Task requirements: Would you output the entries below only from the line containing "attitudes | Inadequate |" through the line containing "443 | 438 |", exactly as they stand and with both ends included?
(Data to use Opens)
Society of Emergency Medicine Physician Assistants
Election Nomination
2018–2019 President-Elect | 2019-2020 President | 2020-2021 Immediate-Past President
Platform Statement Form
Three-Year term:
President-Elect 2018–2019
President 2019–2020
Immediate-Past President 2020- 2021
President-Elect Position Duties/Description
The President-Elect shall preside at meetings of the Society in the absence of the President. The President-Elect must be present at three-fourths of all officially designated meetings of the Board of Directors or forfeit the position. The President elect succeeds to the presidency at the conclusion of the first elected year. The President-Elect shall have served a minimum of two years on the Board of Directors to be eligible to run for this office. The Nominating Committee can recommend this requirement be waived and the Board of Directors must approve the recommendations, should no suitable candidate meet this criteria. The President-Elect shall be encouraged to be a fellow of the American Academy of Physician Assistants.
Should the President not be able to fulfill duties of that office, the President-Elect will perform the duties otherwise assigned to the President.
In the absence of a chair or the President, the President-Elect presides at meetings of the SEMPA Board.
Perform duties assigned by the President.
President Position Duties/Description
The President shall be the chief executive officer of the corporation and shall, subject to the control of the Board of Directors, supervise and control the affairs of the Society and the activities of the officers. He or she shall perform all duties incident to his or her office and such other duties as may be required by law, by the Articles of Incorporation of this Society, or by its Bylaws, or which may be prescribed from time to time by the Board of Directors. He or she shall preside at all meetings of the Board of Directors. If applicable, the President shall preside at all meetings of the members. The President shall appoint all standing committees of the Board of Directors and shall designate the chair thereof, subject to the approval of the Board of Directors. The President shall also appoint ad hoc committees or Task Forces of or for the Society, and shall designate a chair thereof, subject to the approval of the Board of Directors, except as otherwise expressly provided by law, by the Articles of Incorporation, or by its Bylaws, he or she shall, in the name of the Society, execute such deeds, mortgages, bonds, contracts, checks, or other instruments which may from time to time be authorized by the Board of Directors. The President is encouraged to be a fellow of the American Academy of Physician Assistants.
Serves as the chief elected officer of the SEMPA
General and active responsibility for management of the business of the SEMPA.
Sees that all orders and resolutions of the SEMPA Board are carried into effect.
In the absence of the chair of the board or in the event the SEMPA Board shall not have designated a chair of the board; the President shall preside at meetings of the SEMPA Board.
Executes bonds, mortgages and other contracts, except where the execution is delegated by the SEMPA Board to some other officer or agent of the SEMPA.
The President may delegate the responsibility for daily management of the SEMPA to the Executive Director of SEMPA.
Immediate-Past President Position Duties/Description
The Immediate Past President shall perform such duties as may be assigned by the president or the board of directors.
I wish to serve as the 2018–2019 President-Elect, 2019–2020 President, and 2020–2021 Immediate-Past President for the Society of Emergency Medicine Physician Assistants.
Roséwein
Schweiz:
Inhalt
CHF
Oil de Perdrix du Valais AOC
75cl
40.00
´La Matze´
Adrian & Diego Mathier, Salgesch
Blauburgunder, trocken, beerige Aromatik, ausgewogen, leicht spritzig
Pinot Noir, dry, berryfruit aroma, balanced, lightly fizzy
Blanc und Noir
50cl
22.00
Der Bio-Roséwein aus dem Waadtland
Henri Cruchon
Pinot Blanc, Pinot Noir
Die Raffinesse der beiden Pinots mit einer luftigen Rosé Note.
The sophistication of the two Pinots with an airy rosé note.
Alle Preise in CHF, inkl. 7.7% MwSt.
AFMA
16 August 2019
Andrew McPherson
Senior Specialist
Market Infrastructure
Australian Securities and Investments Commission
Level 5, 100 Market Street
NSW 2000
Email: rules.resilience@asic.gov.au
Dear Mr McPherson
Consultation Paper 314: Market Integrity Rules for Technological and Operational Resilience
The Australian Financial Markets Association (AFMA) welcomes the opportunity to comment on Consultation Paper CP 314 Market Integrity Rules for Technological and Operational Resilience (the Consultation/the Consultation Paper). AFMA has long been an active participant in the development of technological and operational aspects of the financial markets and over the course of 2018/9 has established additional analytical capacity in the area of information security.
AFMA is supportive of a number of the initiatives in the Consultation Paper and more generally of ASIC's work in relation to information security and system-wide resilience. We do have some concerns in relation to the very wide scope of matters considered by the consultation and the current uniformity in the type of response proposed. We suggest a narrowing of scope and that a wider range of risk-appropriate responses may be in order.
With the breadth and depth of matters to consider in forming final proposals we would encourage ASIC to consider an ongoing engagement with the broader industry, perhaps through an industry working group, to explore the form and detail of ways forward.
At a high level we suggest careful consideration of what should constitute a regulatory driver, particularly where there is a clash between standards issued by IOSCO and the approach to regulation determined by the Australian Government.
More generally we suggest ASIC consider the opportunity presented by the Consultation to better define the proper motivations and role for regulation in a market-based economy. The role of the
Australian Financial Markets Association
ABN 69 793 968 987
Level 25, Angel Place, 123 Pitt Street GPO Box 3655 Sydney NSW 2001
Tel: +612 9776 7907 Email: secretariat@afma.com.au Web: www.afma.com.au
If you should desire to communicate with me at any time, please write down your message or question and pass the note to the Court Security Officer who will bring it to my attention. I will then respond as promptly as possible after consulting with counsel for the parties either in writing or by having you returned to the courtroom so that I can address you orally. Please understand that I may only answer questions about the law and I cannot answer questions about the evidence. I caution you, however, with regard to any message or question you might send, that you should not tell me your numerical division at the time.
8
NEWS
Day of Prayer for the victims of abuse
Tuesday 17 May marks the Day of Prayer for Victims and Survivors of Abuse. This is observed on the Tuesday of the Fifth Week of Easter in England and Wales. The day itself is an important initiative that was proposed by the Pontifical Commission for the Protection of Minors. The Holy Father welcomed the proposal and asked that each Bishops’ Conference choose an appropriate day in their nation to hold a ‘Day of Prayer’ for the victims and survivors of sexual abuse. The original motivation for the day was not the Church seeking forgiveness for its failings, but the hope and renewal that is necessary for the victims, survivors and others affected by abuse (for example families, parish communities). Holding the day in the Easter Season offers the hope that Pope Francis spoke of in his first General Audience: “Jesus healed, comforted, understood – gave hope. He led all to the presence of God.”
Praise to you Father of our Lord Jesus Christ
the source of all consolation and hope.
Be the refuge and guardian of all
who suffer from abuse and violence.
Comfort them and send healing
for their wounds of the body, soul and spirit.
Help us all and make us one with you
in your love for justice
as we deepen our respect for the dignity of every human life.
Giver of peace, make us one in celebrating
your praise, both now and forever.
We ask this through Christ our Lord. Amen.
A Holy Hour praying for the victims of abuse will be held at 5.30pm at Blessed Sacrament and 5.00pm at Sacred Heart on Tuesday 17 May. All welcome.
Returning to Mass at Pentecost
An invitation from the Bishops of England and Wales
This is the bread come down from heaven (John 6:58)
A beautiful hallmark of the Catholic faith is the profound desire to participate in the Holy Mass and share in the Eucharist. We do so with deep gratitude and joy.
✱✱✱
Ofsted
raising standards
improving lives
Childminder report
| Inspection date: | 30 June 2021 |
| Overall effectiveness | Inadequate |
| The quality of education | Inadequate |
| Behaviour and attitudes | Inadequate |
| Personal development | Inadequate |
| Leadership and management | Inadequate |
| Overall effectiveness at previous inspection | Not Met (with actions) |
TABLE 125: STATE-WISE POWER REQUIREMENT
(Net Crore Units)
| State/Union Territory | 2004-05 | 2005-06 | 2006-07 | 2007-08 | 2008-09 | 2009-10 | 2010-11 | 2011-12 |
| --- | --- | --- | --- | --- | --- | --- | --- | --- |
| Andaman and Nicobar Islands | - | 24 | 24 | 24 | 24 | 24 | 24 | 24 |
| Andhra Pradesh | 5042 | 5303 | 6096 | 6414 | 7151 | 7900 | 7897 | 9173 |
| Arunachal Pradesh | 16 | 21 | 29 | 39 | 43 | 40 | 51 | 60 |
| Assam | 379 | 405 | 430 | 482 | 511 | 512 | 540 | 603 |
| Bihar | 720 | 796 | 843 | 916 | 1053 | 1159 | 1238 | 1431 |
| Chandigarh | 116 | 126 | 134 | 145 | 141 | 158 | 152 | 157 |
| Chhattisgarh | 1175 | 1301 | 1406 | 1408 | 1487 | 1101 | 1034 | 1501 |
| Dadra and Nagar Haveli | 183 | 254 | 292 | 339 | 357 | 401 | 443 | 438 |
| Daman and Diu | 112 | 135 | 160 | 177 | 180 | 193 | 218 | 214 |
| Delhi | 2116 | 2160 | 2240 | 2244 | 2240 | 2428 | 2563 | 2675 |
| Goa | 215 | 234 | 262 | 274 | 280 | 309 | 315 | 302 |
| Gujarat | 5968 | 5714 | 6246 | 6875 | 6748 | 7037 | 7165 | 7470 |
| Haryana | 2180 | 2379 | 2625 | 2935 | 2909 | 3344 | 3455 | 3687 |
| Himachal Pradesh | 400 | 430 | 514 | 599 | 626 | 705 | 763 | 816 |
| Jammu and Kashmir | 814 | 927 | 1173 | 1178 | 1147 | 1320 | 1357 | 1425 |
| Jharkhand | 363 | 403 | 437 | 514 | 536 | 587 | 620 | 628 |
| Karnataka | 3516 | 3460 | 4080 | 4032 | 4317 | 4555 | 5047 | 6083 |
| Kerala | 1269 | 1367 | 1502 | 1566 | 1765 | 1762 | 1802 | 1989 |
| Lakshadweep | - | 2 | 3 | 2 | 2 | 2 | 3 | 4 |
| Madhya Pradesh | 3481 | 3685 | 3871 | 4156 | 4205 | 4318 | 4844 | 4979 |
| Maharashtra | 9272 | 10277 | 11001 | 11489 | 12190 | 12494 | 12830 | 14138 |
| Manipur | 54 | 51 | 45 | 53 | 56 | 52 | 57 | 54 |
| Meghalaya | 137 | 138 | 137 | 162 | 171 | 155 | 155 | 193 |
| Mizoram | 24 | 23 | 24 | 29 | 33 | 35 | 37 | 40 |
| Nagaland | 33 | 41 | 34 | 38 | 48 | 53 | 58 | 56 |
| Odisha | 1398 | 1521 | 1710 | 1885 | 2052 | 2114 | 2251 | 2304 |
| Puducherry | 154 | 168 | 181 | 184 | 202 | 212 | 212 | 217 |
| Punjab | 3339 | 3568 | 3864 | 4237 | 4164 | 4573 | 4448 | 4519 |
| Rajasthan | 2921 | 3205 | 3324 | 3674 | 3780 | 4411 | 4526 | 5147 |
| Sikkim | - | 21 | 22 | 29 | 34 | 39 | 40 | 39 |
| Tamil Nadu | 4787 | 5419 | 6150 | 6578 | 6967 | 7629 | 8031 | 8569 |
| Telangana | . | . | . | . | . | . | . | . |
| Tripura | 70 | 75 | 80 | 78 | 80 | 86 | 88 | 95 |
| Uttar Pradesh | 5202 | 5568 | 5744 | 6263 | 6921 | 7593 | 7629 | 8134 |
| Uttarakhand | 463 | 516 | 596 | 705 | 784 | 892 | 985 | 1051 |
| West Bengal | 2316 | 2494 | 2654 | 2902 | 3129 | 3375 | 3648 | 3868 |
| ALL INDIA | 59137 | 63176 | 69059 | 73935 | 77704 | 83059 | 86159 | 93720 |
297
(Data to use Closes)
Answer box:
| Behaviour and attitudes | Inadequate |
| Personal development | Inadequate |
| Leadership and management | Inadequate |
| Overall effectiveness at previous inspection | Not Met (with actions) |
TABLE 125: STATE-WISE POWER REQUIREMENT
(Net Crore Units)
| State/Union Territory | 2004-05 | 2005-06 | 2006-07 | 2007-08 | 2008-09 | 2009-10 | 2010-11 | 2011-12 |
| --- | --- | --- | --- | --- | --- | --- | --- | --- |
| Andaman and Nicobar Islands | - | 24 | 24 | 24 | 24 | 24 | 24 | 24 |
| Andhra Pradesh | 5042 | 5303 | 6096 | 6414 | 7151 | 7900 | 7897 | 9173 |
| Arunachal Pradesh | 16 | 21 | 29 | 39 | 43 | 40 | 51 | 60 |
| Assam | 379 | 405 | 430 | 482 | 511 | 512 | 540 | 603 |
| Bihar | 720 | 796 | 843 | 916 | 1053 | 1159 | 1238 | 1431 |
| Chandigarh | 116 | 126 | 134 | 145 | 141 | 158 | 152 | 157 |
| Chhattisgarh | 1175 | 1301 | 1406 | 1408 | 1487 | 1101 | 1034 | 1501 |
| Dadra and Nagar Haveli | 183 | 254 | 292 | 339 | 357 | 401 | 443 | 438 |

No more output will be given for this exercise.